The person who is credited with designing this machine-learning framework is Ian Goodfellow, who was a doctoral candidate at the University of Montreal in 2014 when he was working on the first GANs with colleagues and his mentor Yoshua Bengio.
GANs can be used for more than synthetic media, but the expansion of the skills in that area has attracted the most applications, both amateur and commercial. The most notorious are those that involve producing deepfakes, which are usually images or video in which one person’s face has been replaced with a different computer-generated face. These can be done for fun or as imposters for use in cybercrime, misinformation campaigns, or personal attacks. But at the same time the algorithms pose potential dangers, they’re helping Disney Studios supplement their CGI animations. And with the high-resolution deepfake apps available to anyone online, subscribers to Snapchat and Instagram are using GANs to put themselves in motion picture clips or their pets in cartoons, or they’re doing advanced photo editing, face-aging, and more. The technology itself is morally neutral.
A long list of positive possibilities for GANs is available at machinelearningmastery.com. Some of these include translating satellite photographs to Google Maps, converting photos from day to night or black-and-white to color, and even transforming simple sketches into realistic color photographs.

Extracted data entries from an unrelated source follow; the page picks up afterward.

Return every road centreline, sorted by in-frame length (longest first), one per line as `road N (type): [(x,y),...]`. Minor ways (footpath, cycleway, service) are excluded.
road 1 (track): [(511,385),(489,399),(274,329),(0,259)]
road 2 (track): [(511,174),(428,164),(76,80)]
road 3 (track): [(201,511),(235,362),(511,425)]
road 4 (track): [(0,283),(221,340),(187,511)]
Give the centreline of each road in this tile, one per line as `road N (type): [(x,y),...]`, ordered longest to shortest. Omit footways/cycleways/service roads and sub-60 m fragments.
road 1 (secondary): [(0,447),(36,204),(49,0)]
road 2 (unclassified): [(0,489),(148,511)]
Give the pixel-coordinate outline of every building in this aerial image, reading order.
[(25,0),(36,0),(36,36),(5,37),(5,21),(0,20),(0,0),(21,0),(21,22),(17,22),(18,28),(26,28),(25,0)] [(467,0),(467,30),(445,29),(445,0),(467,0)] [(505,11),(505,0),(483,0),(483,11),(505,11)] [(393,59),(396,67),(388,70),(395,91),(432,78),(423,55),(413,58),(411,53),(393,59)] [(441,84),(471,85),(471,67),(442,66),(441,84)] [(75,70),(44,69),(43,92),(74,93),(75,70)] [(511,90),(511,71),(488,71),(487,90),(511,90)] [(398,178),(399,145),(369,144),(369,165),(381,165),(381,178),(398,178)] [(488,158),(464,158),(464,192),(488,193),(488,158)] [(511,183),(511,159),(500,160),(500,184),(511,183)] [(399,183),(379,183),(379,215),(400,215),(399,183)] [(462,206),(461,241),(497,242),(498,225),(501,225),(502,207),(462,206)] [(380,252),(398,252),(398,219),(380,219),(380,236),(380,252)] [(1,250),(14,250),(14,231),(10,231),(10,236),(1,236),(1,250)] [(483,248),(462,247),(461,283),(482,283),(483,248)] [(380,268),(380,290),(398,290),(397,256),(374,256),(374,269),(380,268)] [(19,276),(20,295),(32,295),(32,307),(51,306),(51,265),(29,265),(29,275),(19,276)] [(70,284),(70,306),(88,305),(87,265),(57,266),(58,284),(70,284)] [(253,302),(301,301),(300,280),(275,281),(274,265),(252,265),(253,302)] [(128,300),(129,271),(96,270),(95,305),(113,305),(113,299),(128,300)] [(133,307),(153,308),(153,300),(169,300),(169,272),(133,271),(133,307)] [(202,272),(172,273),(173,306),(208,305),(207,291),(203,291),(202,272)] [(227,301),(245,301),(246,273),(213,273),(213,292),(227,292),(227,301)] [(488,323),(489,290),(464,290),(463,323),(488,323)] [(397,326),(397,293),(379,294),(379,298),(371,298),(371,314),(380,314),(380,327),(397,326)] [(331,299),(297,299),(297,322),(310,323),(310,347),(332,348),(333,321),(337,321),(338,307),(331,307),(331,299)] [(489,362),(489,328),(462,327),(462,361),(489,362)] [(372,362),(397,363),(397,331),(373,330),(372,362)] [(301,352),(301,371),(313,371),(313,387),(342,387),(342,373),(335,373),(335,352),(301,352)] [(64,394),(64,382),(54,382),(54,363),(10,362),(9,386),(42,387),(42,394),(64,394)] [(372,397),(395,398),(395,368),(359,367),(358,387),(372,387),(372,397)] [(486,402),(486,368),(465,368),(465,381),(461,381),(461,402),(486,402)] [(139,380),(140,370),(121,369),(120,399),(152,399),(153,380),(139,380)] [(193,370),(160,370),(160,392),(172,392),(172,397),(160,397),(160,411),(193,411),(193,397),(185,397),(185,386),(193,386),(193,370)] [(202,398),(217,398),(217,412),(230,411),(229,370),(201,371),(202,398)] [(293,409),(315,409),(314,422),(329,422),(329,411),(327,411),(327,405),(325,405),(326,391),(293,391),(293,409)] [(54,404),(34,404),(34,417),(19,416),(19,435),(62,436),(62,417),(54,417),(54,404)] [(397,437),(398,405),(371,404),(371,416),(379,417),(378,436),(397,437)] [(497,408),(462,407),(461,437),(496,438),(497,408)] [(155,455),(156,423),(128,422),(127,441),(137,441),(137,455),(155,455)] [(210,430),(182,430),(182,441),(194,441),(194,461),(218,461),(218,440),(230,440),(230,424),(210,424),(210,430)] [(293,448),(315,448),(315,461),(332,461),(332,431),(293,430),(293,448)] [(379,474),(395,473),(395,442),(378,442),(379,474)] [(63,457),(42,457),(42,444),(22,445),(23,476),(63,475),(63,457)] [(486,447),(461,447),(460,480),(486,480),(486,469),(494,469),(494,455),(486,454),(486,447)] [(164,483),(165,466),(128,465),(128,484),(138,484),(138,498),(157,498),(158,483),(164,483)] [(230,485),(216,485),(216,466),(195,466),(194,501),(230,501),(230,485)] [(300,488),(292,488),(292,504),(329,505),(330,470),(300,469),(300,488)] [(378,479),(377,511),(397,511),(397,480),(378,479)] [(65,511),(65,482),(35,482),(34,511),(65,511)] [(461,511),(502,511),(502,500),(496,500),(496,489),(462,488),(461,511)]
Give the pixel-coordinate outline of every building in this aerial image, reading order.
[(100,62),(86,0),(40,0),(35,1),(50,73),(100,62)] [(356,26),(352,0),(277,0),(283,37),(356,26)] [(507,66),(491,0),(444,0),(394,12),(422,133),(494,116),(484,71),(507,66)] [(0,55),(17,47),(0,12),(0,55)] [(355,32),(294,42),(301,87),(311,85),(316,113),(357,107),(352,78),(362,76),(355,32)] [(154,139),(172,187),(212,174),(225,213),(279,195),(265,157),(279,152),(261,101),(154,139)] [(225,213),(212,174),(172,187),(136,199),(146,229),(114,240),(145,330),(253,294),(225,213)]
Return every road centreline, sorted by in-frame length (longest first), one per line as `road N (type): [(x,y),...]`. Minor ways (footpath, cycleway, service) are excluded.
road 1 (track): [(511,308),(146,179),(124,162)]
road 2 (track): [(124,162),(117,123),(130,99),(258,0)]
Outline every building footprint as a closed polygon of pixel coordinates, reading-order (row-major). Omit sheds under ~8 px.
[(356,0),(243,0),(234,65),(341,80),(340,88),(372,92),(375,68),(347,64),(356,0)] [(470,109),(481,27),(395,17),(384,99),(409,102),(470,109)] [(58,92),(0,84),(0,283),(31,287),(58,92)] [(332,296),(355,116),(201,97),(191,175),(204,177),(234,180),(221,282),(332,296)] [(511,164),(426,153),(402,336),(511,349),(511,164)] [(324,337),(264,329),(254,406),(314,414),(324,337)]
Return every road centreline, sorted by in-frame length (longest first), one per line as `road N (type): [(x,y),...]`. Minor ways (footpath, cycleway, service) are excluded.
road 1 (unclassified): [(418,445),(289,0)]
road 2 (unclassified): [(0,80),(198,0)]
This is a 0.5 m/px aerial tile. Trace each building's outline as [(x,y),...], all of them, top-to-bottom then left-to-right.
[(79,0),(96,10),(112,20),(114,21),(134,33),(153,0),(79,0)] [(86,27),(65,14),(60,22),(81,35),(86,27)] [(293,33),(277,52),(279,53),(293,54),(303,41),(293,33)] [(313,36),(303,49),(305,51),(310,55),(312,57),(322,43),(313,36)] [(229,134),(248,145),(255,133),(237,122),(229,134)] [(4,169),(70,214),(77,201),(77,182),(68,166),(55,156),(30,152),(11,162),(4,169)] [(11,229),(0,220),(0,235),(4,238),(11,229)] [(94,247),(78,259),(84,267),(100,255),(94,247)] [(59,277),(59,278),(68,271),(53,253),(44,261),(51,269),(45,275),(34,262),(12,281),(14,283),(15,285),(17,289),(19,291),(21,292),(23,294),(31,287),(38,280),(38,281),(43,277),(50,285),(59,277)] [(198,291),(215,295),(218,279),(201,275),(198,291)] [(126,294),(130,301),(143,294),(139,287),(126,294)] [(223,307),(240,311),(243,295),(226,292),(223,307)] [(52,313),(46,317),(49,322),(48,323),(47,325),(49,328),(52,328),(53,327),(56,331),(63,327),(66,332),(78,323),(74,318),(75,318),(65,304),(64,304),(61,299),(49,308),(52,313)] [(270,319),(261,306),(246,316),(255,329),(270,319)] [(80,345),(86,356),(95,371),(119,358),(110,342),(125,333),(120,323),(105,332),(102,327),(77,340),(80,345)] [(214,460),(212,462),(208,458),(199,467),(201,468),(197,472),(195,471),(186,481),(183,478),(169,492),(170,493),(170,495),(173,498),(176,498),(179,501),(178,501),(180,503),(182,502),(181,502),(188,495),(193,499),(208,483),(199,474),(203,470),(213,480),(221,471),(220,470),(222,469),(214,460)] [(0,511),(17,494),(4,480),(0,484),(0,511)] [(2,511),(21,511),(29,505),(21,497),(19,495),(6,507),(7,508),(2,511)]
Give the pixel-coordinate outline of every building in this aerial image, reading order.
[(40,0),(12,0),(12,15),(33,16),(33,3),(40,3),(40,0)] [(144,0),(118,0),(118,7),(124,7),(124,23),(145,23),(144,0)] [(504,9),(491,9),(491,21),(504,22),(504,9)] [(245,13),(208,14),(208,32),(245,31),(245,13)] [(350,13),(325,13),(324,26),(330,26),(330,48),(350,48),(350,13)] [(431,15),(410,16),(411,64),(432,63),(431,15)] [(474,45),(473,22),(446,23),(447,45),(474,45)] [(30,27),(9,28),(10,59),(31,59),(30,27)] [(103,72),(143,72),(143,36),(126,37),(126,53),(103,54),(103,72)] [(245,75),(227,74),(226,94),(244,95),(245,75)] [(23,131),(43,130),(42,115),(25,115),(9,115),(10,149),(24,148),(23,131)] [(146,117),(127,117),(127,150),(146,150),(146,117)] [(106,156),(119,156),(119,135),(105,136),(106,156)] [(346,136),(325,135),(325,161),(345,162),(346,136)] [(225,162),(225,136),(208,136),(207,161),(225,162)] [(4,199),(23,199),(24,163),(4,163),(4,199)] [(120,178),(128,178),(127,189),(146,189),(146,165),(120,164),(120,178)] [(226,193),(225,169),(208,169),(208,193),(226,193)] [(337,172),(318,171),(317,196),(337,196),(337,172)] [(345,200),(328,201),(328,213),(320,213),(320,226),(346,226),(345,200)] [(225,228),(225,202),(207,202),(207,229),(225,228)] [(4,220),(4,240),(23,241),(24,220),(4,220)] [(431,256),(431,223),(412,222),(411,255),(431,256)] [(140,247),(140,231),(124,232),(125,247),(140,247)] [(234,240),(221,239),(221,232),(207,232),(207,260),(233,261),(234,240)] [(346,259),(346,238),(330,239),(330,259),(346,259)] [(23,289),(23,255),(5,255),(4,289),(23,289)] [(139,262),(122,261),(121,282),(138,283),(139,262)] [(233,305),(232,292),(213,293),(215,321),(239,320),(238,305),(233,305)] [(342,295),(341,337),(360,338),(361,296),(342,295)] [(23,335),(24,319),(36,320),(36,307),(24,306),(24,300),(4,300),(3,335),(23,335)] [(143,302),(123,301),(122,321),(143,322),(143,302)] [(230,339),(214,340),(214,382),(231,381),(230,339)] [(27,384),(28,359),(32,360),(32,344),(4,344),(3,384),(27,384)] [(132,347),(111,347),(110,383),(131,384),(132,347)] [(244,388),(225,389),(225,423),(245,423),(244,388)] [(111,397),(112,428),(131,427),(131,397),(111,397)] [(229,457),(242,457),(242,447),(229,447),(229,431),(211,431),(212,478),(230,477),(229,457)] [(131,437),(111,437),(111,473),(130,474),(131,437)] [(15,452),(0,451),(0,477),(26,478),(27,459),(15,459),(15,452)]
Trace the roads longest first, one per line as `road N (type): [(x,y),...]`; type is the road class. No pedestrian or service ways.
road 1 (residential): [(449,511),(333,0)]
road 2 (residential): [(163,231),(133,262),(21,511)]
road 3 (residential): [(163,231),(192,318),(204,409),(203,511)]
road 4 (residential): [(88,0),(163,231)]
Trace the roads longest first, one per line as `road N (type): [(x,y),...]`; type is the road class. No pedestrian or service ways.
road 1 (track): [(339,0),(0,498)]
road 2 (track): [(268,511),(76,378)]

If you want to improve the resolution of a photo, a SRGAN model can convert an image to super-resolution with much higher pixel resolution, or you can use a GP-GAN for high-resolution image blending of elements from different photographs. Even more amazing are the StackGAN models that can generate realistic photographs of small objects like birds or flowers simply from text descriptions.
Commercially, GANs are being used to produce training and demo videos. These generate speech from text and do facial synchronization for speech in videos. The possibilities in advertising are unlimited, from generating individualized synthetic models for fashion displays to animating images like a Rembrandt portrait for roles in ads.
The ability to do face swapping in still images and video with popular apps like Reface, Zao, and FSGAN lets you put anyone’s selfie into video clips from popular films and TV shows, or even have them appear as one of the signers of the Treaty of Versailles if you properly age your friend’s image and add the right haircut. The Chinese app Zao lets you modulate the voices of celebrities as well as stitch your face onto an actor’s body. When the software company Momo released Zao, it rocketed to the most downloaded free app in China in one week.
An interesting legal question that arises with deepfakes is about who owns your image and what, if any, rights you have when others might grab your profile picture on Facebook and run off to do whatever with it. Today, some states and countries are beginning to tackle the problems, but the Malicious Deep Fake Prohibition Act that has been introduced in the U.S. Senate and the DEEP FAKES Accountability Act before the U.S. House of Representatives aren’t yet law.